Köln/Brühl/Wesseling – Die wegen Kokainschmuggels angeklagten Männer aus Brühl und Wesseling versuchten am Freitag vor dem Kölner Landgericht, reinen Tisch zu machen. Die beiden 33-Jährigen legten umfassende Geständnisse ab. Sie kamen so dem Verständigungsangebot der Kammer nach, wonach der Brühler im Falle eines Geständnisses mit einem Strafmaß von acht Jahren und sechs Monaten bis zu neun Jahren und neun Monaten rechnen könne. Den Wesselinger erwarten fünf bis sechs Jahre Haft für den Schmuggel von 500 Kilogramm Kokain auf der Segelyacht „Arpax“ von Venezuela nach Holland.
Laut Vortrag des Anwalts habe der Brühler vor einigen Jahren begonnen, bergzusteigen und zu segeln. Oft war auch sein Jugendfreund, der zweite Angeklagte, mit von der Partie. Auch den Traum, einmal den Atlantik auf einem Segelboot zu überqueren, hätten beide geteilt. Bereits mit 16 Jahren habe der Brühler angefangen, Marihuana zu rauchen, unter Drogeneinfluss Verkehrsunfälle verursacht und mehrmals seinen Führerschein abgeben müssen.
Im Jahr 2006 seien dann Amphetamine und Kokain hinzugekommen. 2010 wurde er zu einer Bewährungsstrafe wegen Drogenbesitzes verurteilt. Damals ging es los mit den Segeltouren. Einen der Törns nutzte der Brühler, um ohne Absprache mit dem Schiffseigner über den Atlantik Richtung Karibik zu segeln. Station machte er unter anderem auf der Isla Margarita vor der Küste Venezuelas. Dort sei er von einem gewissen „Bolivar“ angesprochen worden, Drogen zu erwerben und in Deutschland weiter zu verkaufen. In Anbetracht seiner Vorstrafen habe der Brühler zunächst abgelehnt.
Bürgerliches Umfeld
Zu Hause schilderte er seinem Freund die Atlantiküberquerung. Der Wesselinger sei begeistert gewesen, allerdings hätte er die Sache mit dem Kokain als „Hirngespinst“ bezeichnet. Im Dezember 2010 waren sich die Freunde jedoch einig, den Deal mit „Bolivar“ einzugehen. Der Brühler flog alleine auf die Isla Margarita, traf sich mit dem Drogenhändler und erklärte sich bereit, als Kurier zu fungieren. Mit der Aussicht auf rund 3000 Euro pro transportiertem Kilo Rauschgift sei auch der Wesselinger nun „Feuer und Flamme“ gewesen.

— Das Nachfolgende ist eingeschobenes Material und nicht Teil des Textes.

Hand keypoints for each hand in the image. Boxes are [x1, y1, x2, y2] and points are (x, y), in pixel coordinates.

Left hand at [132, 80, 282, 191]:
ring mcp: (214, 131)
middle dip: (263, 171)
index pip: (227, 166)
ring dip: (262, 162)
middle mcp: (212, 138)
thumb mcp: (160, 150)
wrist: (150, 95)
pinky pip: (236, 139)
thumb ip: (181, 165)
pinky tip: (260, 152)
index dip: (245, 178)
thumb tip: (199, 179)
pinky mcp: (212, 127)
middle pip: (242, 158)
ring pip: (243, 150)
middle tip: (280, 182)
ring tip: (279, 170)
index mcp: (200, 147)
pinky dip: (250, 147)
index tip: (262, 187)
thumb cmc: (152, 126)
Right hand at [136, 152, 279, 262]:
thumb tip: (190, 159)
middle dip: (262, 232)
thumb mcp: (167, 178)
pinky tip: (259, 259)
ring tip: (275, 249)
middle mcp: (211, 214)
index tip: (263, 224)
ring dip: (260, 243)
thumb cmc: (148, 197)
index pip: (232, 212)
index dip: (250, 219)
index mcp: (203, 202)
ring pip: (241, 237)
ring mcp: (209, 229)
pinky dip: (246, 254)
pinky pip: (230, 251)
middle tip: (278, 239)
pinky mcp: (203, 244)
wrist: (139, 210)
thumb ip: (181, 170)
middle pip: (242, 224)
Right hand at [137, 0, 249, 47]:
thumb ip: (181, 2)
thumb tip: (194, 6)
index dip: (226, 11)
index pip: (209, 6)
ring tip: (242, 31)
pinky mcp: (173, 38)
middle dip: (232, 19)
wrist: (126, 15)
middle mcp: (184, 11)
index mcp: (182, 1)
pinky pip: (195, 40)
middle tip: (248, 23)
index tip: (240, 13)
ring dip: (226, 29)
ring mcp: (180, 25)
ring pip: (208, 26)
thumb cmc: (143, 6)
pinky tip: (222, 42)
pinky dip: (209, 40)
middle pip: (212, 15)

Im Frühling 2011 startete der Wesselinger mit der Yacht „Arpax“ in Richtung Karibik. Der Brühler flog derweil auf die Isla Margerita und wartete dort auf seinen Freund. Die Drogen wurden im Schiff verstaut, der Wesselinger trat die Seereise gen Europa an. Der Brühler nahm das Flugzeug. Per telefonischer Anweisung sei der Freund mit dem Boot in einen holländischen Hafen beordert worden, wo das Kokain in einer Nacht, in der der Wesselinger nicht an Bord war, abgeholt worden sei. Als der heute 33-Jährige zurückkam, habe er eine schwarze Sporttasche voller Geld vorgefunden. Die Freunde teilten sich die Million.
An der zweiten Fahrt der „Arpax“ im Jahr 2012 sei sein Freund aus Wesseling nicht beteiligt gewesen, ließ der Brühler das Gericht wissen. Diesen missglückten Deal habe er gemeinsam mit einem weiteren Freund organisiert, der derzeit in der Karibik auf seinen Prozess wartet.

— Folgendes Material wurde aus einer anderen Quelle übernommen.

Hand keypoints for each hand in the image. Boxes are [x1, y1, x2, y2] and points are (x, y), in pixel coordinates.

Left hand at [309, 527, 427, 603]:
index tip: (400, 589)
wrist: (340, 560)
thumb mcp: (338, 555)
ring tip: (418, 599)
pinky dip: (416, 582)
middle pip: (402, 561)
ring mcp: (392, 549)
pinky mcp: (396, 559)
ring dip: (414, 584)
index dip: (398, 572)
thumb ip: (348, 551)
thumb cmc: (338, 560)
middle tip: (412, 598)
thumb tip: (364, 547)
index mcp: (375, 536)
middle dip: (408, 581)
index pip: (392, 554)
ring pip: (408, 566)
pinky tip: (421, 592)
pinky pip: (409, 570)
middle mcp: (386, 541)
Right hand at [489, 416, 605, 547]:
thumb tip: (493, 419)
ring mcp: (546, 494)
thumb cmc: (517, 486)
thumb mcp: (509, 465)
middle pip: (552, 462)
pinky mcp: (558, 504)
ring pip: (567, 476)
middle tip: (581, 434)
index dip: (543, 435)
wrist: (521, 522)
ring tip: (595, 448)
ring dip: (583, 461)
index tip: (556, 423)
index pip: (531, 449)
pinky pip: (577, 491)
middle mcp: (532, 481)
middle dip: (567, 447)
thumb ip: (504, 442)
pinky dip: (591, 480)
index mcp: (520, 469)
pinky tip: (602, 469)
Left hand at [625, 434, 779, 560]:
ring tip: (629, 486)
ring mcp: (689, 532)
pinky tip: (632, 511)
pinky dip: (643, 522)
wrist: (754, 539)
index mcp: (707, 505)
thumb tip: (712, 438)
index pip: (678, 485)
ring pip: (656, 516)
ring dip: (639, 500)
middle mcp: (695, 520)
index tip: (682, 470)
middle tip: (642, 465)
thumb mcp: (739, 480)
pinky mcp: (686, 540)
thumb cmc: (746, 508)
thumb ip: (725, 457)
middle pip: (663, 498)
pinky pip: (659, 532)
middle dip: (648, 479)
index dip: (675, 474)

Der Anwalt des zweiten Angeklagten erklärte, dass die Aussagen auf seinen Mandanten „bedauerlicheweise zutreffen“. Gleichzeitig skizzierte er das bisherige Leben des Mannes als „unauffällig“. Er stamme aus einem bürgerlichen Umfeld. Das Drogengeschäft habe er als Möglichkeit gesehen, seinen Lebenstraum Atlantiküberquerung zu realisieren. Zu Hause sei die Sache für ihn abgehakt gewesen. Er versuchte, das Geld über eine Firmengründung und den Kauf einer Immobilie zu legalisieren.
Nach den ausführlichen Geständnissen am Freitag tritt das Gericht am Mittwoch wieder zusammen. Dann sollen weitere Zeugen und Gutachter gehört werden.